If you take a walk beneath the streets you can find any manner of dark places of the past. A number of opium dens were built during the 1800s when the drug craze had reached it’s talons into American soil. Spots were sold on bunk beds three high, where the least expensive was the top because the intoxicated had the farthest to fall. There were also cells where trafficked women had their spirits broken by kidnappers before being sold into the trade and even a stage where enslaved people were purportedly auctioned off. The society has partnered with organizations that work to prevent human trafficking around the world and has even set up a museum in commemoration of the lives that were, and continue to be ruined by such an obscene practice.

While the Cascade Geographic Society has done research and excavation of the Portland Underground since the 1970s, collecting a number of oral histories from those who witnessed the events and artifacts that they find along their excavations, their  account of history is not the one widely accepted. The widely accepted truth is one most commonly cited Barney Blalock’s 2014 book Oregon Shanghaiers.” A history that argues that the underground was built during a time when the North End (overlapped with Chinatown) was full of rival gangs, brothels, and opium dens, and that the tunnels were used mainly to deal with rival gangs and escape police raids. Blalock had gone so far as to say “The only truth to these stories is this: yes, there were some people who were shanghaied in Portland, Oregon. However, the likelihood of any of them being shanghaied via tunnel is nil.”
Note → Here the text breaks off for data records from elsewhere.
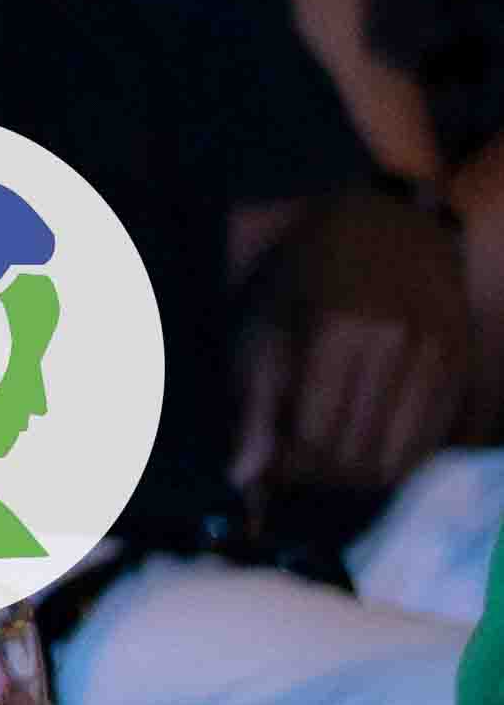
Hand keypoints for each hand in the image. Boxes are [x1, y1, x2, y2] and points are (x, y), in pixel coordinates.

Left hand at [232, 185, 467, 522]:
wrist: (386, 226)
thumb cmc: (309, 274)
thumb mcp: (266, 324)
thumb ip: (255, 403)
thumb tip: (241, 478)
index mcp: (339, 328)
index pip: (315, 434)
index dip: (286, 459)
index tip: (267, 459)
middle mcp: (398, 344)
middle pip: (358, 454)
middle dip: (319, 472)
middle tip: (296, 461)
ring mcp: (439, 357)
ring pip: (399, 461)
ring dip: (358, 473)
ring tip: (328, 453)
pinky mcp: (463, 368)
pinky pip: (430, 443)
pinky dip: (397, 457)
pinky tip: (367, 439)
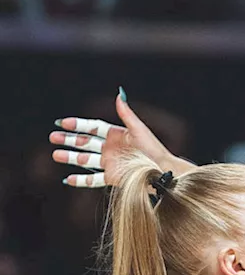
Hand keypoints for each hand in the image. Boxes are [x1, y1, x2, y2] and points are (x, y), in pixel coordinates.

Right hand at [50, 90, 188, 186]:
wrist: (161, 170)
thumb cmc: (153, 149)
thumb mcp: (138, 129)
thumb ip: (126, 114)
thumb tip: (119, 94)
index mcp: (116, 135)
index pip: (93, 128)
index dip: (78, 125)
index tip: (62, 123)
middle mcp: (110, 148)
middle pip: (85, 143)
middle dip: (69, 140)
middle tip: (53, 137)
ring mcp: (110, 163)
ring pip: (85, 160)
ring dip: (70, 157)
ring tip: (55, 154)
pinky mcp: (111, 177)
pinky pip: (92, 179)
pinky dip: (80, 180)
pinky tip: (67, 179)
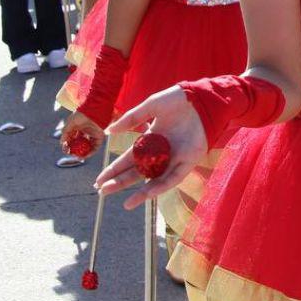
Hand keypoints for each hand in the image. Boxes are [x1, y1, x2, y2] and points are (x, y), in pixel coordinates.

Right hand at [60, 111, 104, 158]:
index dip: (68, 145)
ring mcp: (92, 135)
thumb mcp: (70, 123)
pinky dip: (90, 153)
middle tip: (70, 154)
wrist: (94, 112)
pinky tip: (84, 156)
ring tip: (77, 157)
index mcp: (77, 128)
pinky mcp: (99, 137)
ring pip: (86, 147)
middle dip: (74, 150)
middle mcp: (85, 132)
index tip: (65, 150)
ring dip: (82, 153)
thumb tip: (61, 142)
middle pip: (79, 144)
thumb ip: (65, 132)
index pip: (71, 138)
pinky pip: (94, 148)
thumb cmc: (82, 115)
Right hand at [93, 85, 209, 208]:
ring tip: (127, 203)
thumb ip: (130, 119)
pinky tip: (149, 193)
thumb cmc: (177, 100)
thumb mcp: (150, 107)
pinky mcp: (189, 161)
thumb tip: (108, 132)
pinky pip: (174, 177)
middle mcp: (160, 152)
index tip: (99, 180)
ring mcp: (174, 158)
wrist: (201, 98)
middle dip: (120, 182)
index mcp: (150, 140)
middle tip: (102, 191)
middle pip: (137, 172)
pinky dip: (162, 186)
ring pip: (155, 180)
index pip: (128, 158)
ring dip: (141, 192)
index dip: (114, 169)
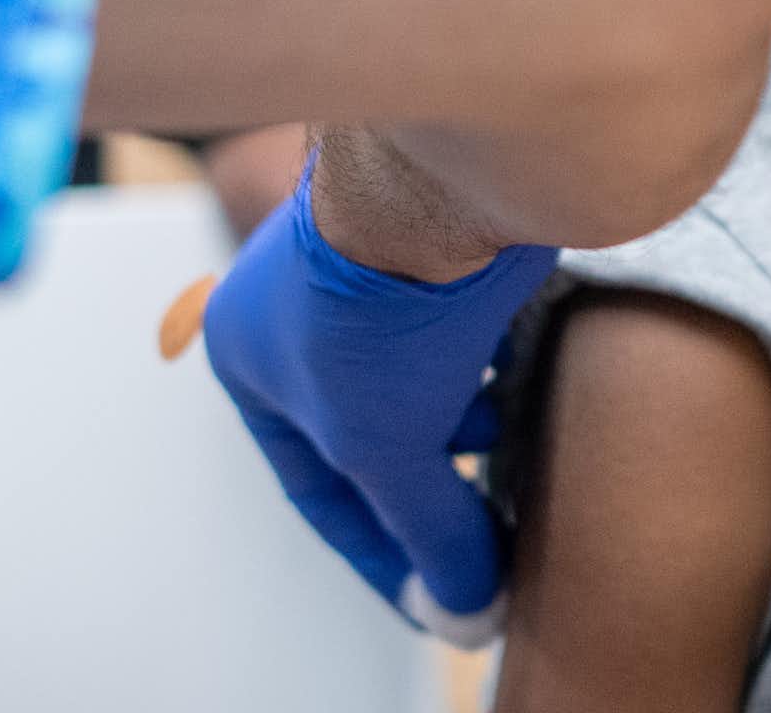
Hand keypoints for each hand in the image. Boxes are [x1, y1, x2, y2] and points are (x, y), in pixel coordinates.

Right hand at [202, 161, 555, 647]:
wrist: (441, 170)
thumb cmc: (377, 301)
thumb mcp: (390, 444)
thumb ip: (428, 527)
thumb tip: (465, 600)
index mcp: (247, 351)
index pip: (313, 483)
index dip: (376, 550)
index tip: (430, 592)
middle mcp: (296, 299)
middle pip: (368, 423)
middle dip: (427, 478)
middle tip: (483, 528)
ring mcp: (365, 255)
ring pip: (419, 366)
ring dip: (463, 415)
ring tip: (510, 444)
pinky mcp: (434, 226)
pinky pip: (459, 315)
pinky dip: (488, 356)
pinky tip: (524, 371)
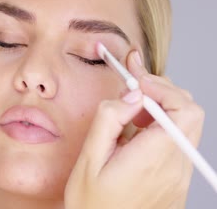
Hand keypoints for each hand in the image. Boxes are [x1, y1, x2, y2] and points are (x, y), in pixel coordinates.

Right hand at [64, 51, 204, 208]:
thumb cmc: (91, 205)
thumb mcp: (89, 160)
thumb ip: (109, 121)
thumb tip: (130, 96)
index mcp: (153, 158)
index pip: (181, 108)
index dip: (160, 87)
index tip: (135, 82)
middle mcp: (175, 167)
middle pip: (190, 112)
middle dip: (163, 93)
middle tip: (134, 90)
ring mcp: (179, 176)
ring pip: (185, 126)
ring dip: (162, 110)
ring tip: (132, 114)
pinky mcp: (176, 182)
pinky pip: (178, 144)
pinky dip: (162, 128)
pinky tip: (137, 134)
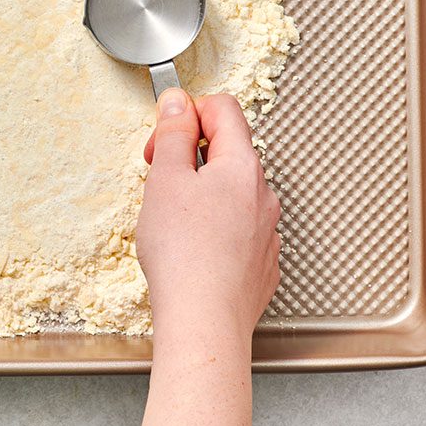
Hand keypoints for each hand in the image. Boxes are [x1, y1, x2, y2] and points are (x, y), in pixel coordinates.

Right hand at [136, 88, 280, 338]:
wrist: (204, 322)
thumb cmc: (184, 255)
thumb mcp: (166, 179)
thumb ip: (174, 134)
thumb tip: (178, 103)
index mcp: (242, 166)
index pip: (223, 109)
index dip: (187, 113)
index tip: (165, 137)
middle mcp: (263, 195)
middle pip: (227, 152)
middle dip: (189, 158)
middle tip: (159, 180)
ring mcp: (266, 232)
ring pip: (232, 195)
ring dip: (201, 196)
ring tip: (172, 223)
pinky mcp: (262, 264)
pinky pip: (238, 231)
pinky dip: (214, 231)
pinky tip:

According to Oregon news source Oregon Live, “Portland State professor emeritus Carl Abbott writes the tunnels had other purposes: “There were connected basements for ease of moving goods between buildings and as escape routes from police raids, as well as drainage tunnels, so my understanding is that several different architectural features get lumped together as the Shanghai Tunnels.”

Many historians blame the Cascade Geographic society’s tours for perpetuating a misleading story to tourists, but the Society maintains that they only began giving tours because of the massive requests for one after they began their excavation. When asked where so much of the miscommunication comes from, Nita Kreuzer from the Society replied “No one else has done the on-the-ground research over the course of decades like Michael has done.  As well, several folks who have come to us over the past twenty years have been turned away from historical societies, for reasons we don’t understand. 

There are also ‘historians’ who give no credit to oral history; maybe we wouldn’t, either, if those who have shared their stories didn’t have such similar experiences, years apart and not knowing of each other.  One of our volunteers (he’s in his 70s) is a descendant of the England-trained brick and stone masons who oversaw the work underground and actually had a family member become a shanghaier; he has donated all photos and written documentation to us.”

So, believe what you will, whether that be that people were human trafficked beneath the streets or through them. Either way, Portland was a city you didn’t want to be caught walking alone in no matter your gender.